What’s summer without juicy slices of cold watermelon? Not only is this fruit filled with vitamins, minerals, and antioxidants, it can be used a million different ways. Here’s everything you’ve ever wanted to know about watermelon plus five (sweet and savory) watermelon recipes.
Watermelon season runs from May through September, meaning there is plenty of time to load up on the fruit. Although there are over 200 varieties of watermelon, the most common types are seedless, picnic, icebox, and yellow or orange fleshed. Look for other unique heirloom watermelon varieties at local farmers markets throughout the summer months.

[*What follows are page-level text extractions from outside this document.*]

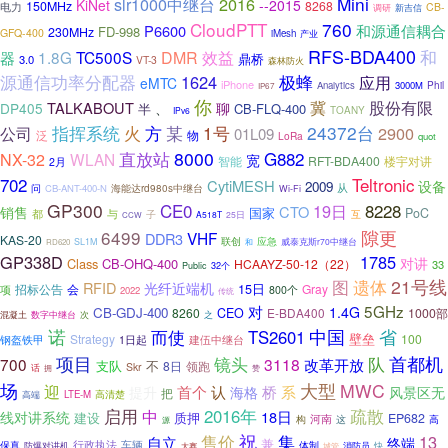
Mini
slr1000中继台
2016
KiNet
--2015
150MHz
8268
电力
CB-
调研
新吉信
CloudPTT
760
P6600
和源通信耦合
FD-998
230MHz
GFQ-400
iMesh
产业
RFS-BDA400
和
1.8G
TC500S
DMR
效益
器
鼎桥
3.0
VT-3
森林防火
极蜂
源通信功率分配器
1624
应用
eMTC
iPhone
Phil
Analytics
3000M
IP67
你
冀
股份有限
TALKABOUT
、
聊
DP405
半
CB-FLQ-400
TOANY
IPv6
1号
24372台
指挥系统
火
方
某
2900
公司
01L09
泛
物
LoRa
quot
8000
G882
直放站
NX-32
WLAN
宽
RFT-BDA400
智能
楼宇对讲
2月
702
Teltronic
CytiMESH
设备
2009
从
问
CB-ANT-400-N
海能达rd980s中继台
Wi-Fi
GP300
CE0
19日
8228
CTO
销售
国家
PoC
与
都
子
互
A518T
25日
CCW
隙更
6499
VHF
DDR3
KAS-20
联创
应急
SL1M
和
威泰克斯r70中继台
RD620
GP338D
1785
对讲
Class
CB-OHQ-400
HCAAYZ-50-12（22）
33
Public
32个
遗体
21号线
图
RFID
光纤近端机
15日
招标公告
会
Gray
项
800个
2022
传统
5GHz
对
1.4G
CB-GDJ-400
8260
CEO
E-BDA400
1000部
数字中继台
混凝土
次
之
省
诺
而使
中国
TS2601
壁垒
Strategy
100
钢盔铁甲
建伍中继台
1日起
项目
首都机
镜头
队
700
3118
改革开放
支队
不
8日
领跑
Skr
话
拥
赞
场
大型
MWC
迎
首个
桥
系
认
海格
提升
风景区无
把
LTE-M
高清楚
高端
启用
2016年
疏散
中
18日
线对讲系统
建设
质押
EP682
构
河南
这
高
源
售价
祝
集
13
自立
终端
兼
保真
行政执法
车辆
体制
消防员
快
防爆对讲机
大赛
城管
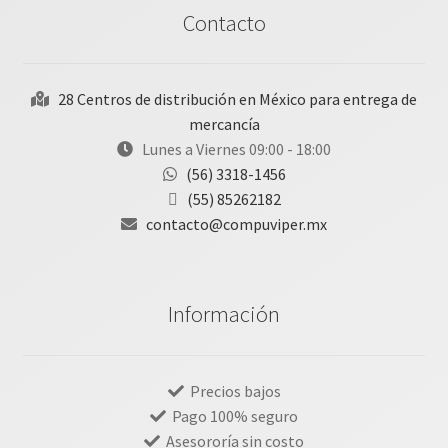
Contacto
28 Centros de distribución en México para entrega de
mercancía
Lunes a Viernes 09:00 - 18:00
(56) 3318-1456
(55) 85262182
contacto@compuviper.mx
Información
Precios bajos
Pago 100% seguro
Asesororía sin costo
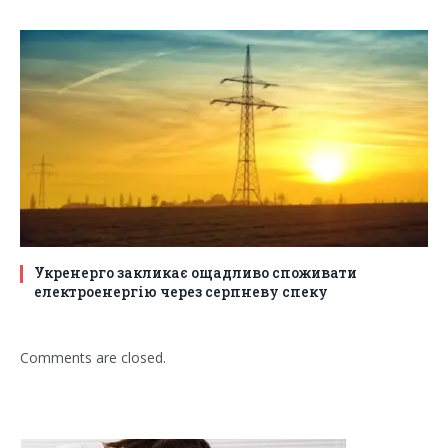
Укренерго закликає ощадливо споживати
електроенергію через серпневу спеку
Comments are closed.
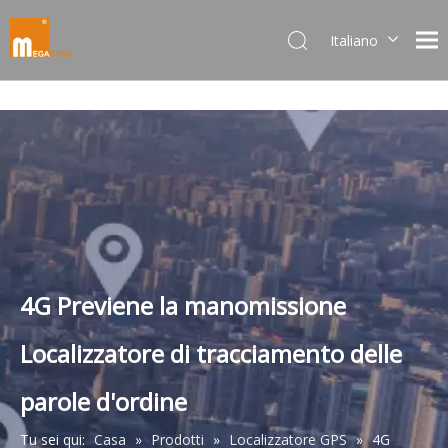
Italiano
Dansk
norsk språk
한국어
日本語
Deutsch
Português
Español
Pусский
Français
4G Previene la manomissione
简体中文
Localizzatore di tracciamento delle
English
parole d'ordine
Tu sei qui:
Casa
»
Prodotti
»
Localizzatore GPS
»
4G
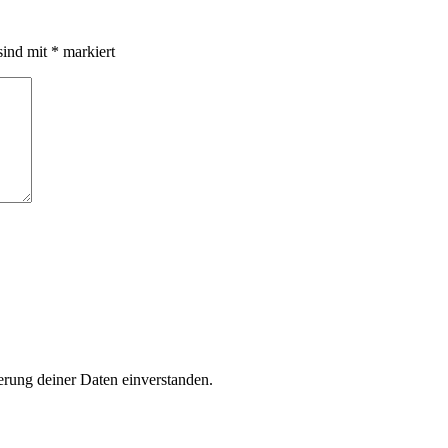
sind mit
*
markiert
rung deiner Daten einverstanden.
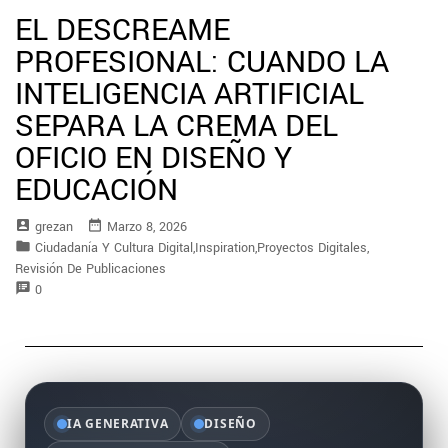
EL DESCREAME
PROFESIONAL: CUANDO LA
INTELIGENCIA ARTIFICIAL
SEPARA LA CREMA DEL
OFICIO EN DISEÑO Y
EDUCACIÓN
account_box
date_range
Grezan
Marzo 8, 2026
folder
Ciudadanía Y Cultura Digital
,
Inspiration
,
Proyectos Digitales
,
Revisión De Publicaciones
speaker_notes
0
IA GENERATIVA
DISEÑO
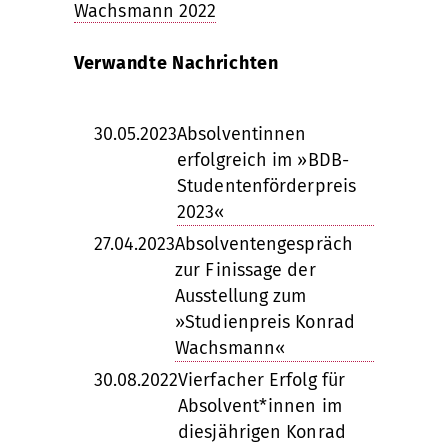
Wachsmann 2022
Verwandte Nachrichten
30.05.2023
Absolventinnen
erfolgreich im »BDB-
Studentenförderpreis
2023«
27.04.2023
Absolventengespräch
zur Finissage der
Ausstellung zum
»Studienpreis Konrad
Wachsmann«
30.08.2022
Vierfacher Erfolg für
Absolvent*innen im
diesjährigen Konrad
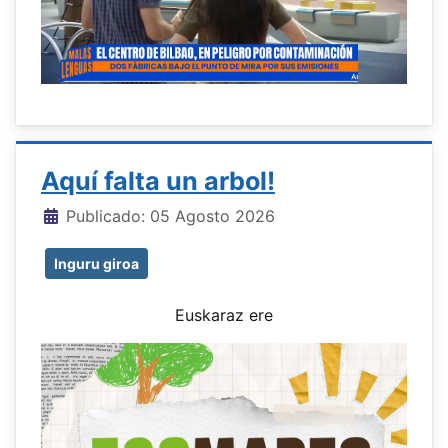
Aquí falta un arbol!
Detalles
Publicado: 05 Agosto 2026
Inguru giroa
Euskaraz ere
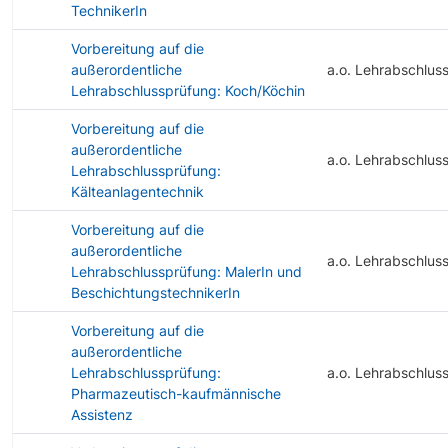
TechnikerIn
Vorbereitung auf die
außerordentliche
a.o. Lehrabschlus
Lehrabschlussprüfung: Koch/Köchin
Vorbereitung auf die
außerordentliche
a.o. Lehrabschlus
Lehrabschlussprüfung:
Kälteanlagentechnik
Vorbereitung auf die
außerordentliche
a.o. Lehrabschlus
Lehrabschlussprüfung: MalerIn und
BeschichtungstechnikerIn
Vorbereitung auf die
außerordentliche
Lehrabschlussprüfung:
a.o. Lehrabschlus
Pharmazeutisch-kaufmännische
Assistenz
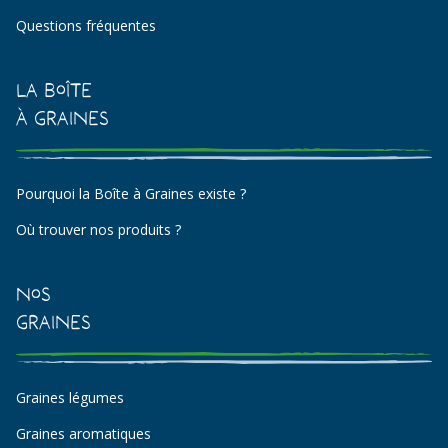
Questions fréquentes
La Boîte
à Graines
Pourquoi la Boîte à Graines existe ?
Où trouver nos produits ?
Nos
Graines
Graines légumes
Graines aromatiques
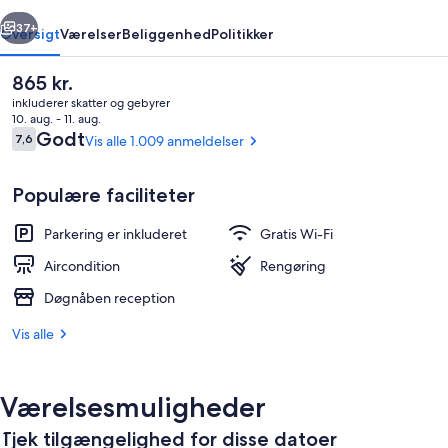
rige
Næste
37+
Oversigt
Værelser
Beliggenhed
Politikker
Den
865 kr.
nuværende
inkluderer skatter og gebyrer
pris
10. aug. - 11. aug.
er
Anmeldelser
Godt
7,6
Vis alle 1.009 anmeldelser
7,6 ud af 10.
865 kr.
Populære faciliteter
Parkering er inkluderet
Gratis Wi-Fi
Siddeområde i lobbyen
Aircondition
Rengøring
Døgnåben reception
Vis alle
Værelsesmuligheder
Tjek tilgængelighed for disse datoer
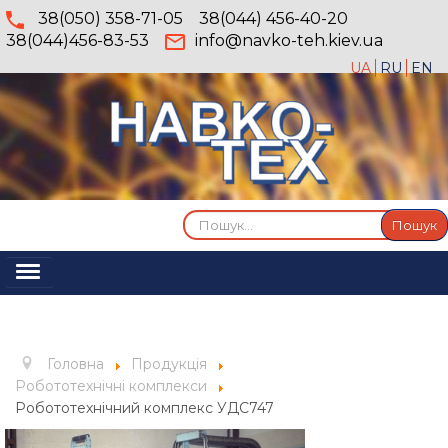
38(050) 358-71-05
38(044) 456-40-20
38(044)456-83-53
info@navko-teh.kiev.ua
UA
RU
EN
Пошук...
Пошук
Перемикач
навігації
Головна
Про компанію
Головна
Продукція
Послуги
Робототехнічні комплекси
Робототехнічний комплекс УДС747
Продукція
Галерея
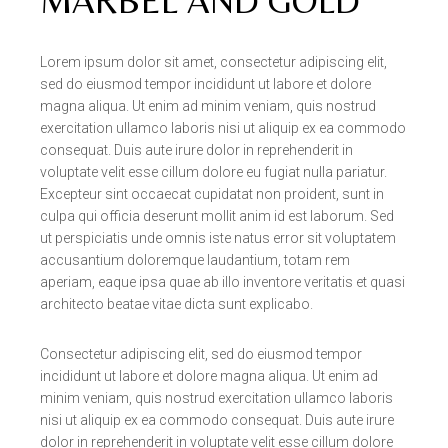
MARBEL AND GOLD
Lorem ipsum dolor sit amet, consectetur adipiscing elit,
sed do eiusmod tempor incididunt ut labore et dolore
magna aliqua. Ut enim ad minim veniam, quis nostrud
exercitation ullamco laboris nisi ut aliquip ex ea commodo
consequat. Duis aute irure dolor in reprehenderit in
voluptate velit esse cillum dolore eu fugiat nulla pariatur.
Excepteur sint occaecat cupidatat non proident, sunt in
culpa qui officia deserunt mollit anim id est laborum. Sed
ut perspiciatis unde omnis iste natus error sit voluptatem
accusantium doloremque laudantium, totam rem
aperiam, eaque ipsa quae ab illo inventore veritatis et quasi
architecto beatae vitae dicta sunt explicabo.
Consectetur adipiscing elit, sed do eiusmod tempor
incididunt ut labore et dolore magna aliqua. Ut enim ad
minim veniam, quis nostrud exercitation ullamco laboris
nisi ut aliquip ex ea commodo consequat. Duis aute irure
dolor in reprehenderit in voluptate velit esse cillum dolore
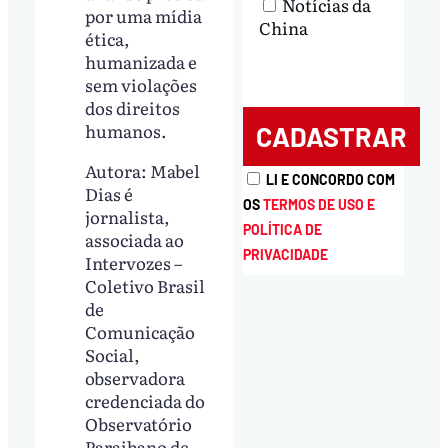
Notícias da
por uma mídia
China
ética,
humanizada e
sem violações
dos direitos
humanos.
Autora: Mabel
LI E CONCORDO COM
Dias é
OS
TERMOS DE USO E
jornalista,
POLÍTICA DE
associada ao
PRIVACIDADE
Intervozes –
Coletivo Brasil
de
Comunicação
Social,
observadora
credenciada do
Observatório
Paraibano de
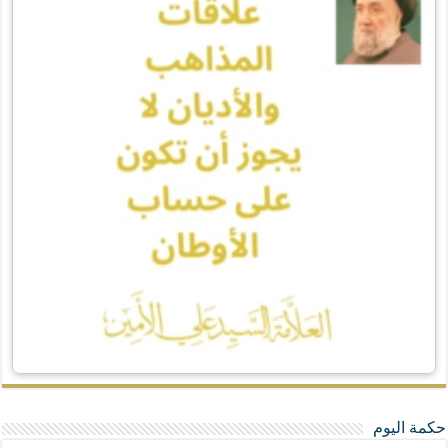
حكمة اليوم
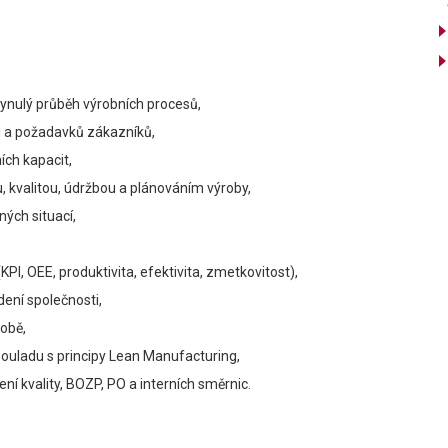
plynulý průběh výrobních procesů,
nu a požadavků zákazníků,
ích kapacit,
u, kvalitou, údržbou a plánováním výroby,
ých situací,
I, OEE, produktivita, efektivita, zmetkovitost),
dení společnosti,
obě,
souladu s principy Lean Manufacturing,
 kvality, BOZP, PO a interních směrnic.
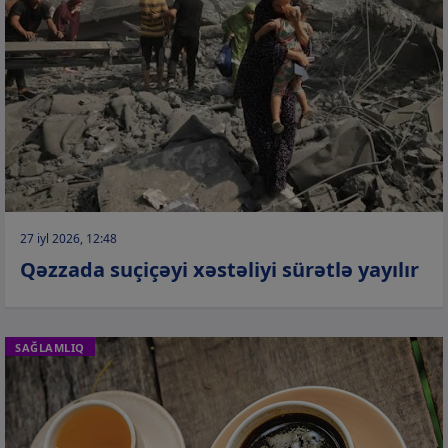
27 iyl 2026, 12:48
Qəzzada suçiçəyi xəstəliyi sürətlə yayılır
SAĞLAMLIQ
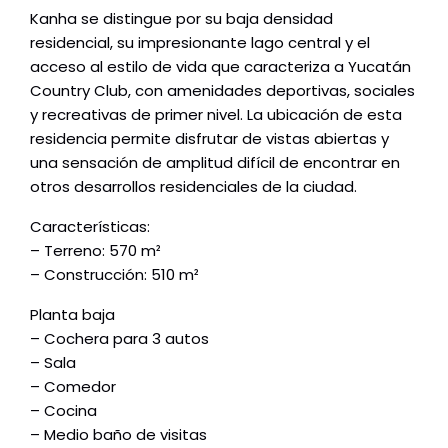
Kanha se distingue por su baja densidad
residencial, su impresionante lago central y el
acceso al estilo de vida que caracteriza a Yucatán
Country Club, con amenidades deportivas, sociales
y recreativas de primer nivel. La ubicación de esta
residencia permite disfrutar de vistas abiertas y
una sensación de amplitud difícil de encontrar en
otros desarrollos residenciales de la ciudad.
Características:
– Terreno: 570 m²
– Construcción: 510 m²
Planta baja
– Cochera para 3 autos
– Sala
– Comedor
– Cocina
– Medio baño de visitas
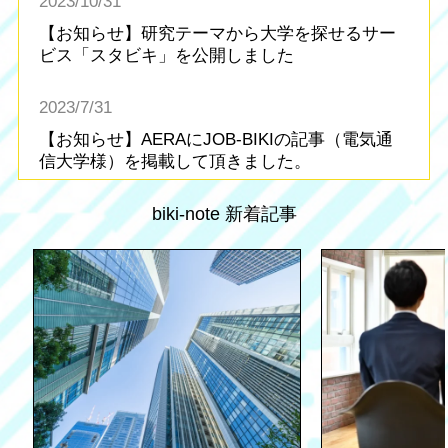
2023/10/31
再生医療
酒類製造
キーワードが入力されていません
【お知らせ】研究テーマから大学を探せるサー
病院・福祉・介護
不動産
ジャンルから探す
ビス「スタビキ」を公開しました
茶・コーヒー製造
SNS広告・SNS運用
業種から探す
金融・保険
教育・学習
PR・ブランディング支
ネットワークセキュリテ
2023/7/31
こちら
援
ィ
建設・建築
運輸
【お知らせ】AERAにJOB-BIKIの記事（電気通
医療機器
ヘルスケア機器
信大学様）を掲載して頂きました。
製造・機械
電気・ガス・水道
SDGs・ESG推進企業
100周年企業
2023/6/9
biki-note 新着記事
農林水産
鉱業
【お知らせ】JOB-BIKI（ジョブビキ）の使い方
アジア進出企業
北米進出企業
ページを公開しました
官公庁
組合・団体・協会
ワークライフバランス重
欧州進出企業
視企業
2023/4/17
その他
【お知らせ】AERAにJOB-BIKIの記事（武蔵野
CSRに力を入れている企
TVCM放送企業
業
美術大学様）を掲載して頂きました。
サブスクリプションサー
DX導入・関連企業
ビス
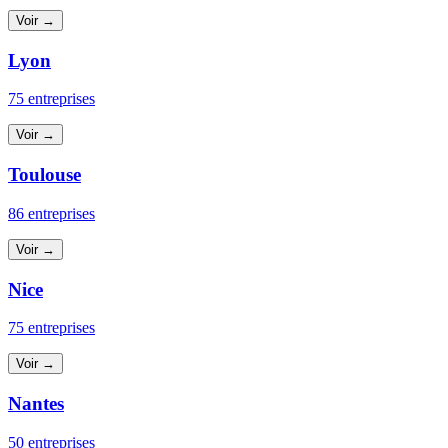
Voir →
Lyon
75 entreprises
Voir →
Toulouse
86 entreprises
Voir →
Nice
75 entreprises
Voir →
Nantes
50 entreprises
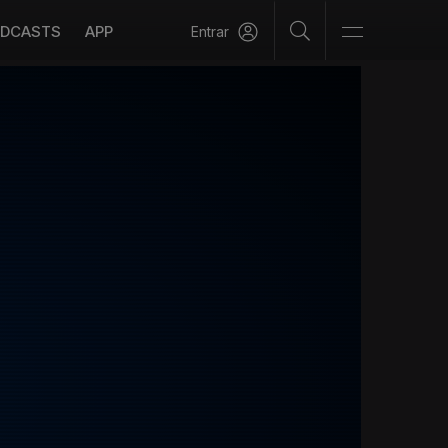
DCASTS
APP
Entrar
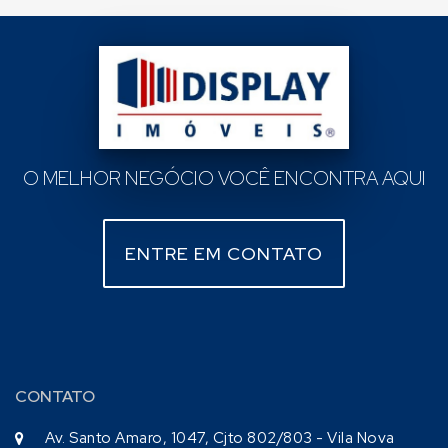
O MELHOR NEGÓCIO VOCÊ ENCONTRA AQUI
ENTRE EM CONTATO
CONTATO
Av. Santo Amaro, 1047, Cjto 802/803 - Vila Nova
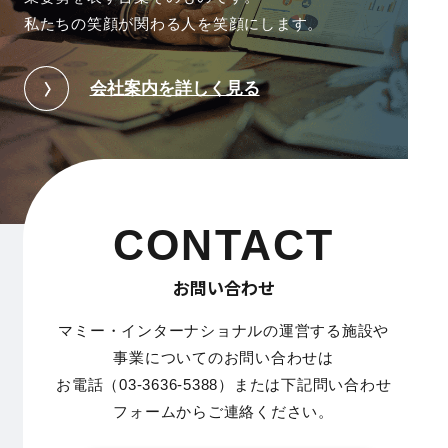
私たちの笑顔が関わる人を笑顔にします。
会社案内を詳しく見る
CONTACT
お問い合わせ
マミー・インターナショナルの運営する施設や
事業についてのお問い合わせは
お電話（03-3636-5388）または下記問い合わせ
フォームからご連絡ください。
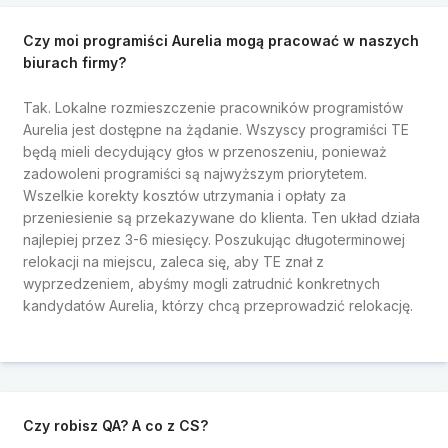
Czy moi programiści Aurelia mogą pracować w naszych
biurach firmy?
Tak. Lokalne rozmieszczenie pracowników programistów
Aurelia jest dostępne na żądanie. Wszyscy programiści TE
będą mieli decydujący głos w przenoszeniu, ponieważ
zadowoleni programiści są najwyższym priorytetem.
Wszelkie korekty kosztów utrzymania i opłaty za
przeniesienie są przekazywane do klienta. Ten układ działa
najlepiej przez 3-6 miesięcy. Poszukując długoterminowej
relokacji na miejscu, zaleca się, aby TE znał z
wyprzedzeniem, abyśmy mogli zatrudnić konkretnych
kandydatów Aurelia, którzy chcą przeprowadzić relokację.
Czy robisz QA? A co z CS?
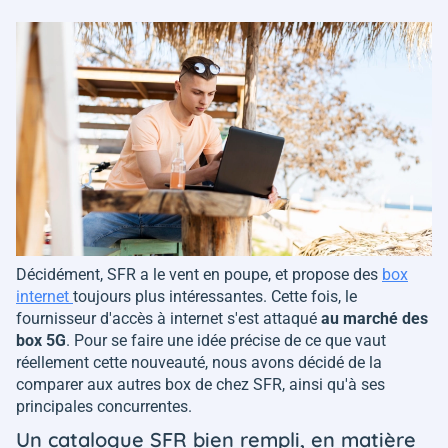
Décidément, SFR a le vent en poupe, et propose des
box
internet
toujours plus intéressantes. Cette fois, le
fournisseur d'accès à internet s'est attaqué
au marché des
box 5G
. Pour se faire une idée précise de ce que vaut
réellement cette nouveauté, nous avons décidé de la
comparer aux autres box de chez SFR, ainsi qu'à ses
principales concurrentes.
Un catalogue SFR bien rempli, en matière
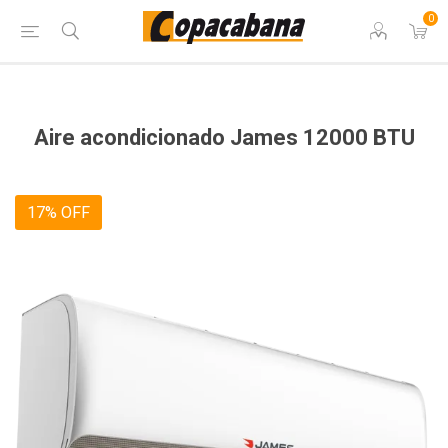
0
Aire acondicionado James 12000 BTU
17% OFF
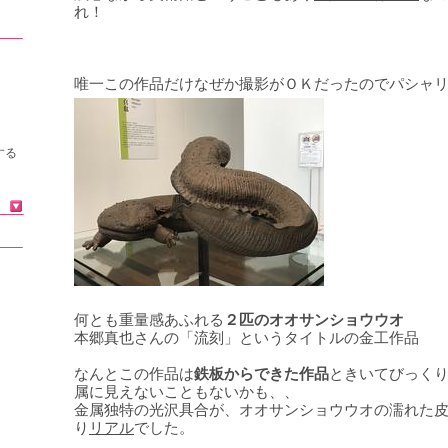
れ！
唯一この作品だけなぜか撮影がＯＫだったのでパシャ
する
何とも重量感あふれる
２匹のオオサンショウウオ
本郷真也さんの「流刻」というタイトルの金工作品
なんとこの作品は
鉄板からできた作品
ときいてびっく
属に見えないこともないかも、、
金属独特の光沢具合が、オオサンショウウオの濡れた
り
リアル
でした。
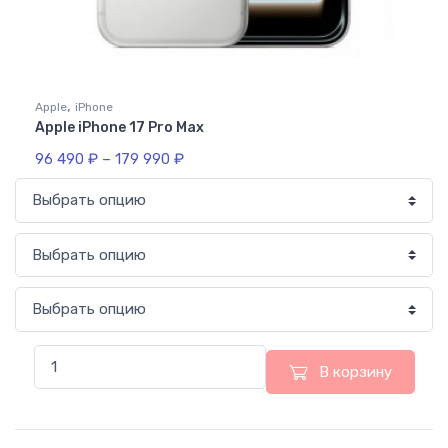
,
Apple
iPhone
Apple iPhone 17 Pro Max
96 490
₽
–
179 990
₽
В корзину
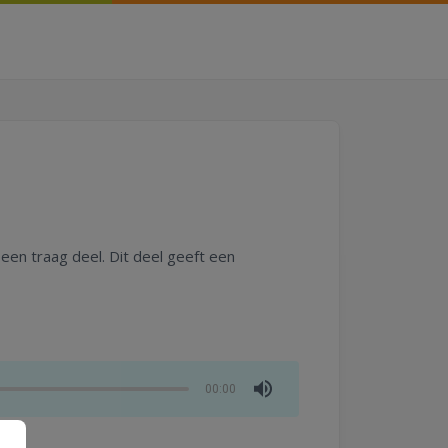
en traag deel. Dit deel geeft een
00:00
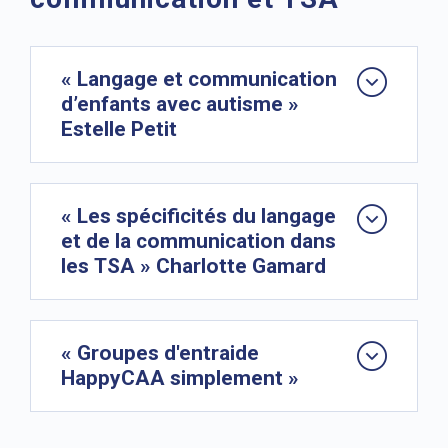
« Langage et communication
d’enfants avec autisme »
Estelle Petit
« Les spécificités du langage
et de la communication dans
les TSA » Charlotte Gamard
« Groupes d'entraide
HappyCAA simplement »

Selecting the Perfect Watermelon
Cracking open a mushy watermelon is just about as disappointing as cutting into a brown avocado. Even so, there are many ways to select a perfect watermelon (ranging from giving the fruit a good smack to sticking a fingernail into the rind) that it’s hard to know what really works.
A good rule of thumb with watermelon selection: choose the heaviest one for its size. The watermelon should be free from blemishes and cuts, dull not shiny, and have a creamy patch.
This cream spot, also referred to as the field spot, shows where the watermelon sat in the field. A deeply colored cream spot usually means the watermelon had long enough time to sit on the vine and sweeten, producing a juicier and sweeter melon.
Just one cup of watermelon provides roughly 20 percent of the recommended daily intake of vitamin C and 18 percent vitamin A. Watermelon also contains B vitamins, potassium, magnesium, phytosterols, antioxidants, and fiber.
Like the name suggests, watermelon is made up of mostly (92 percent!) water, making it a super hydrating fruit. Consuming watermelon is an easy way to stay hydrated during hot summer months.
Watermelon’s main claim to health fame is its antioxidant activity. Watermelon contains numerous potent plant compounds including lycopene, which gives the fruit its vibrant red color.
Lycopene is a known free radical quencher and consuming fruits that contain the compound can help to lower oxidative stress and damage in the body. Oxidative stress can lead to chronic disease, so consuming fruits with lycopene is thought to be protective against diseases such as diabetes, cancer, and cardiovascular disease.